Entries taken from a collection

────────────────────────────────────────

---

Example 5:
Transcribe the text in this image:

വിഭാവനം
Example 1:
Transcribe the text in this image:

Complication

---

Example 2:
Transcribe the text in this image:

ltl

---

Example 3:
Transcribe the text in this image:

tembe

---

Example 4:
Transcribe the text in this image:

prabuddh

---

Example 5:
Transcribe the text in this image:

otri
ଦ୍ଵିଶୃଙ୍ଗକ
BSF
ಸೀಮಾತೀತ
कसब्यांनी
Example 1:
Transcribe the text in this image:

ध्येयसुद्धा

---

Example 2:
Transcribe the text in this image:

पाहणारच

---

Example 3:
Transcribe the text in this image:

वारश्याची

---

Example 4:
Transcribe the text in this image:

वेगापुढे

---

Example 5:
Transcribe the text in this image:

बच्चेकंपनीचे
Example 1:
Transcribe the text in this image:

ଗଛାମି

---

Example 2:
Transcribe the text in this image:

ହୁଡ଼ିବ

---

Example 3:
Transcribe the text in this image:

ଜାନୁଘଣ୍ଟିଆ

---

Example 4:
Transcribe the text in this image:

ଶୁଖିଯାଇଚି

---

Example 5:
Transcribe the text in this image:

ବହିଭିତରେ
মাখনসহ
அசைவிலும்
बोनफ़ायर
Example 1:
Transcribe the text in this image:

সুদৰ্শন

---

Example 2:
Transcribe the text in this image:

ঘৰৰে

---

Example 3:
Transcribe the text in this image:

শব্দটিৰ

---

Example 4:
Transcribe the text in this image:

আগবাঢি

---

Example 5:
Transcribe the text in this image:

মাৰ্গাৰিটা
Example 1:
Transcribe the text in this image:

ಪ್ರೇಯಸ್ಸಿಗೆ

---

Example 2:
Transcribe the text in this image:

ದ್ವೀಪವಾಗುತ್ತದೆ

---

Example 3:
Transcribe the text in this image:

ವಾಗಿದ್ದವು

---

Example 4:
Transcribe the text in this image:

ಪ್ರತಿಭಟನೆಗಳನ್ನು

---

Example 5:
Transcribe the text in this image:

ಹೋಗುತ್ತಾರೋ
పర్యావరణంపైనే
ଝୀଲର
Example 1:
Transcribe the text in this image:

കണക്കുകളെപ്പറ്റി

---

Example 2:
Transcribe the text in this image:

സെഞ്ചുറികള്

────────────────────────────────────────

■ Exercise directions:
All of the entries above need to be retyped exactly.

■ Task answer:
---

Example 5:
Transcribe the text in this image:

വിഭാവനം
Example 1:
Transcribe the text in this image:

Complication

---

Example 2:
Transcribe the text in this image:

ltl

---

Example 3:
Transcribe the text in this image:

tembe

---

Example 4:
Transcribe the text in this image:

prabuddh

---

Example 5:
Transcribe the text in this image:

otri
ଦ୍ଵିଶୃଙ୍ଗକ
BSF
ಸೀಮಾತೀತ
कसब्यांनी
Example 1:
Transcribe the text in this image:

ध्येयसुद्धा

---

Example 2:
Transcribe the text in this image:

पाहणारच

---

Example 3:
Transcribe the text in this image:

वारश्याची

---

Example 4:
Transcribe the text in this image:

वेगापुढे

---

Example 5:
Transcribe the text in this image:

बच्चेकंपनीचे
Example 1:
Transcribe the text in this image:

ଗଛାମି

---

Example 2:
Transcribe the text in this image:

ହୁଡ଼ିବ

---

Example 3:
Transcribe the text in this image:

ଜାନୁଘଣ୍ଟିଆ

---

Example 4:
Transcribe the text in this image:

ଶୁଖିଯାଇଚି

---

Example 5:
Transcribe the text in this image:

ବହିଭିତରେ
মাখনসহ
அசைவிலும்
बोनफ़ायर
Example 1:
Transcribe the text in this image:

সুদৰ্শন

---

Example 2:
Transcribe the text in this image:

ঘৰৰে

---

Example 3:
Transcribe the text in this image:

শব্দটিৰ

---

Example 4:
Transcribe the text in this image:

আগবাঢি

---

Example 5:
Transcribe the text in this image:

মাৰ্গাৰিটা
Example 1:
Transcribe the text in this image:

ಪ್ರೇಯಸ್ಸಿಗೆ

---

Example 2:
Transcribe the text in this image:

ದ್ವೀಪವಾಗುತ್ತದೆ

---

Example 3:
Transcribe the text in this image:

ವಾಗಿದ್ದವು

---

Example 4:
Transcribe the text in this image:

ಪ್ರತಿಭಟನೆಗಳನ್ನು

---

Example 5:
Transcribe the text in this image:

ಹೋಗುತ್ತಾರೋ
పర్యావరణంపైనే
ଝୀଲର
Example 1:
Transcribe the text in this image:

കണക്കുകളെപ്പറ്റി

---

Example 2:
Transcribe the text in this image:

സെഞ്ചുറികള്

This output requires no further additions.